[[ RECORDS PROVIDED open ]]
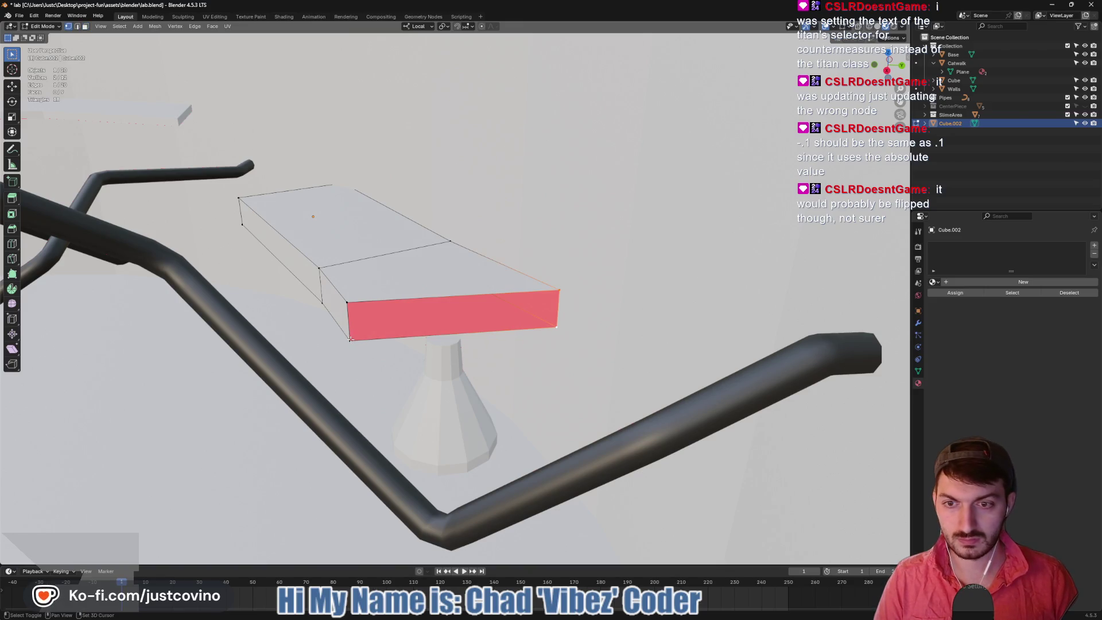
left_click(347, 304, "shift")
key("f")
mouse_move(424, 282)
middle_mouse_down()
mouse_move(478, 213)
mouse_move(424, 241)
mouse_move(413, 276)
mouse_move(450, 184)
mouse_move(489, 243)
mouse_move(384, 310)
middle_mouse_up()
In face select mode, start rotating the selection about local Z, about 7.94°
key("3")
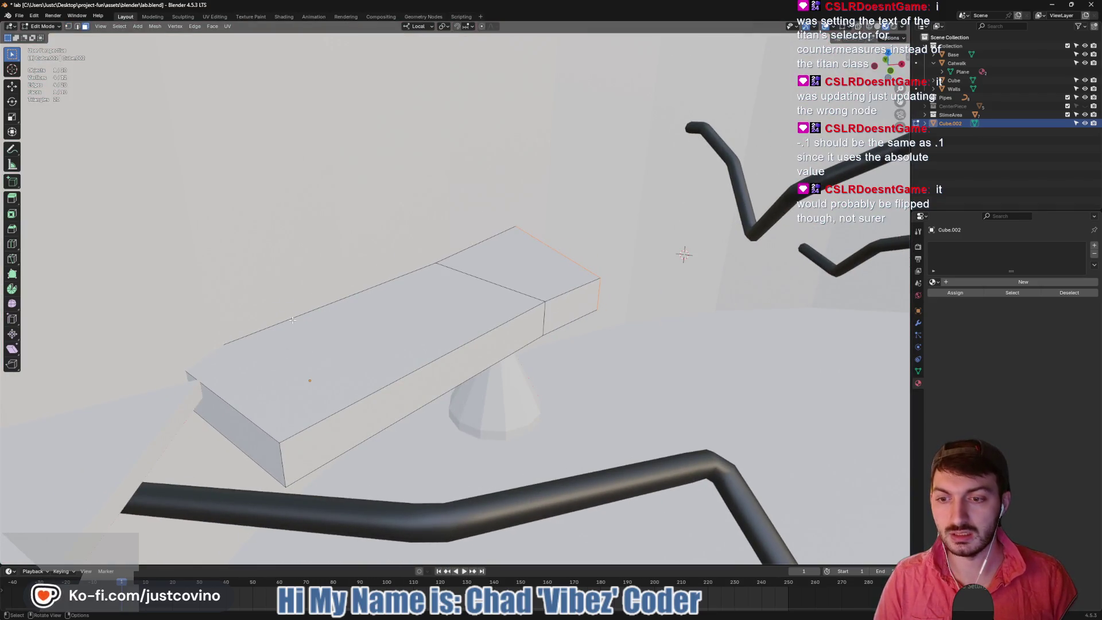
middle_click_drag(265, 413, 308, 372)
key("r")
key("z")
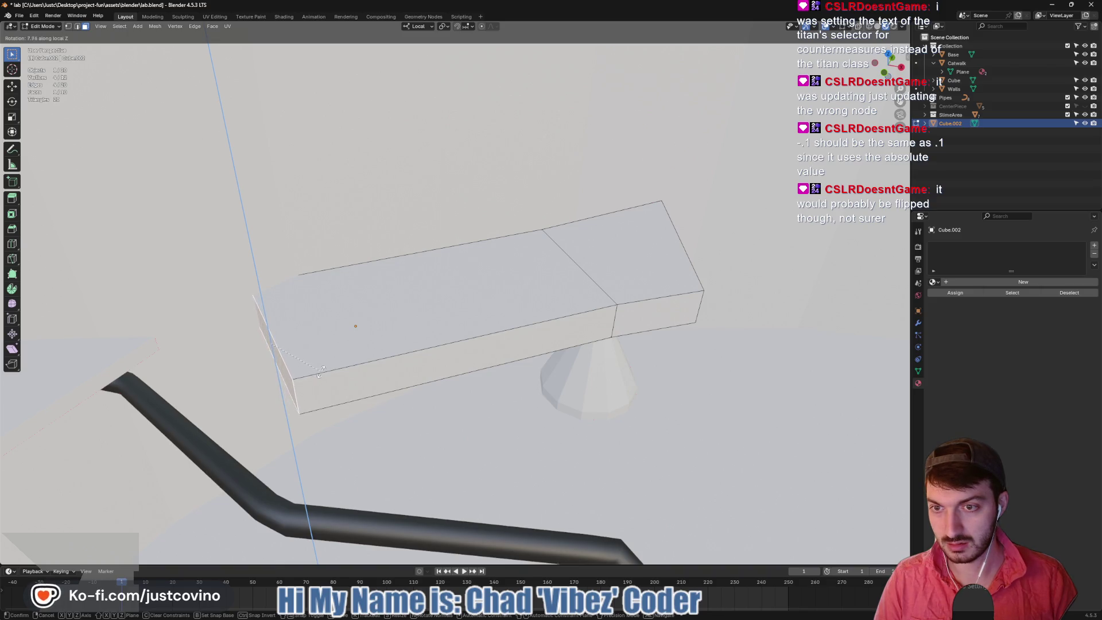
Finish the rotation, then move the whole slab mesh along local X
left_click(327, 373)
key("a")
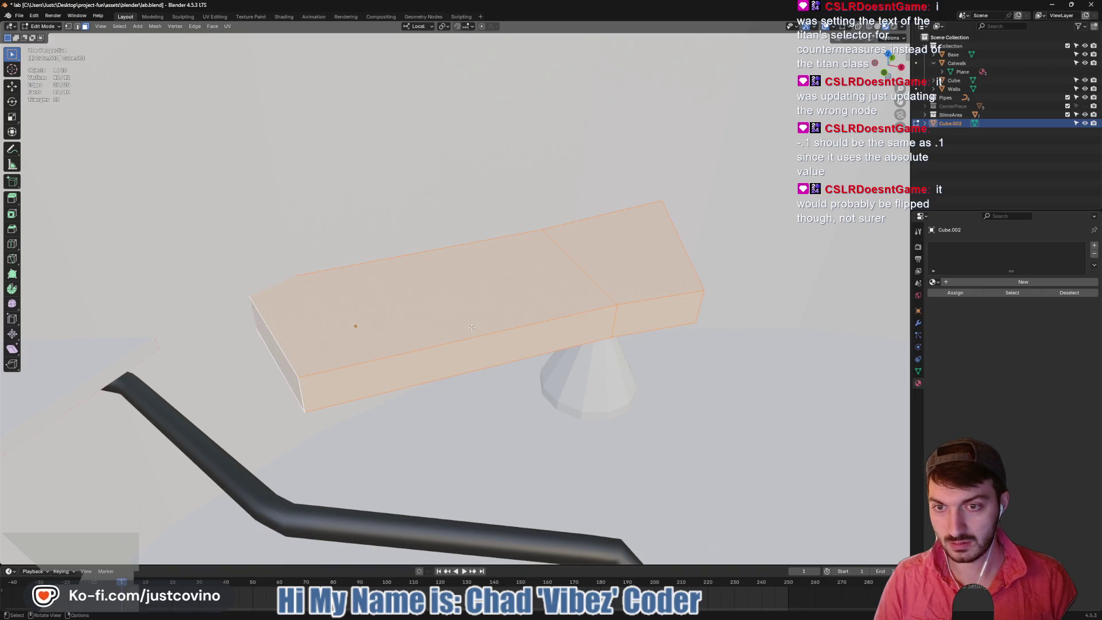
key("g")
key("x")
key("x")
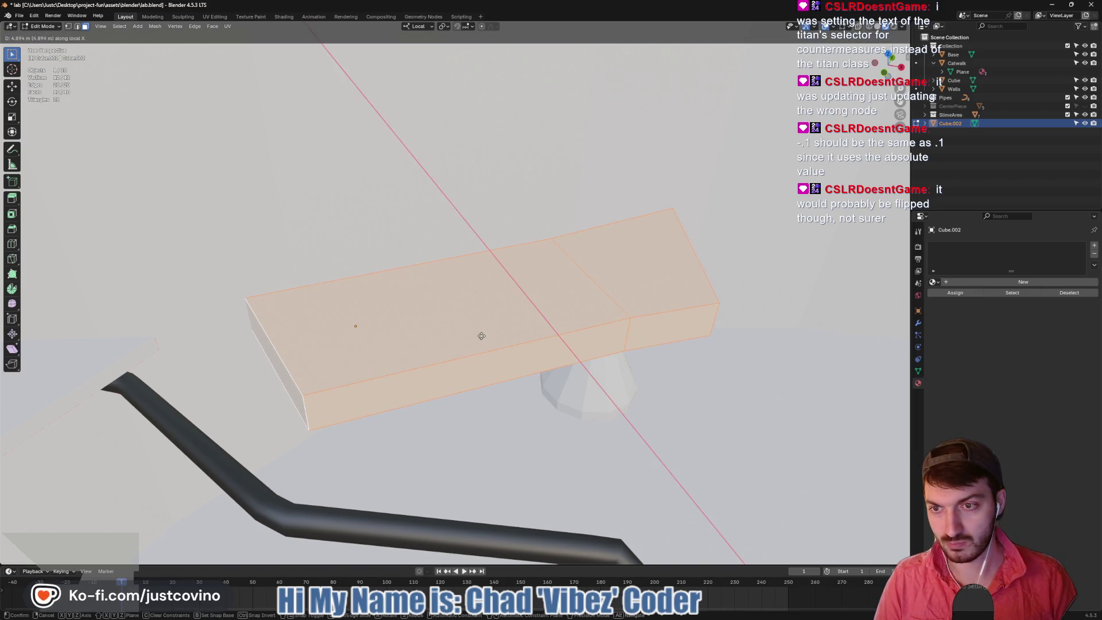
left_click(487, 337)
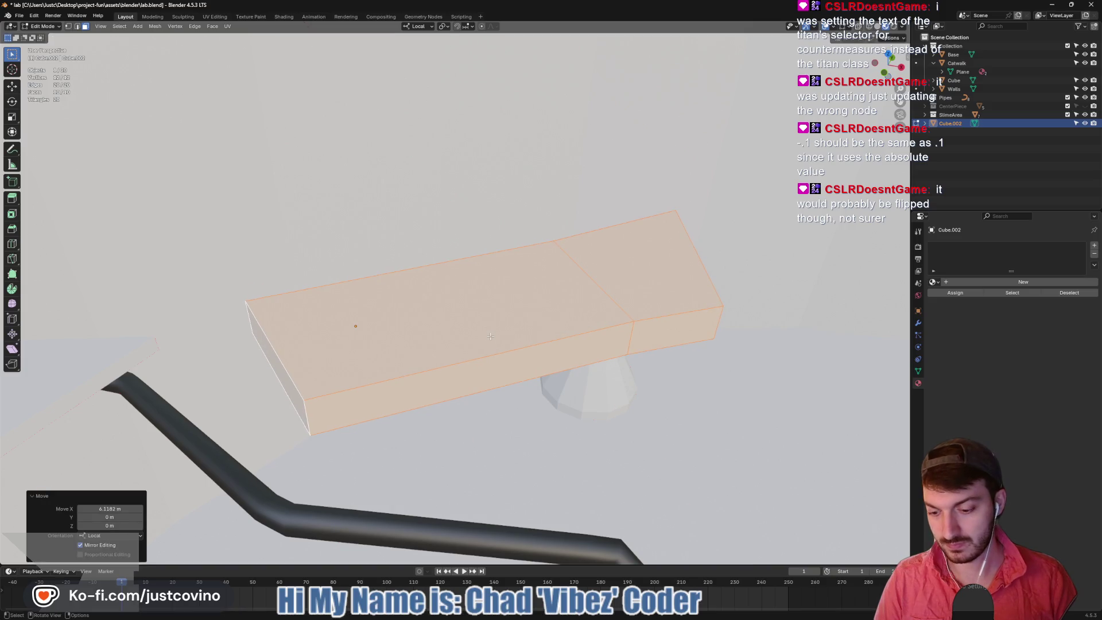
Undo the accidental face fill and rotate the slab 3.93° about local Z
key("f")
[[ RECORDS PROVIDED closed ]]
Retype every entry above exactly and, please, skip the pictures.

left_click(347, 304, "shift")
key("f")
mouse_move(424, 282)
middle_mouse_down()
mouse_move(478, 213)
mouse_move(424, 241)
mouse_move(413, 276)
mouse_move(450, 184)
mouse_move(489, 243)
mouse_move(384, 310)
middle_mouse_up()
In face select mode, start rotating the selection about local Z, about 7.94°
key("3")
middle_click_drag(265, 413, 308, 372)
key("r")
key("z")
Finish the rotation, then move the whole slab mesh along local X
left_click(327, 373)
key("a")
key("g")
key("x")
key("x")
left_click(487, 337)
Undo the accidental face fill and rotate the slab 3.93° about local Z
key("f")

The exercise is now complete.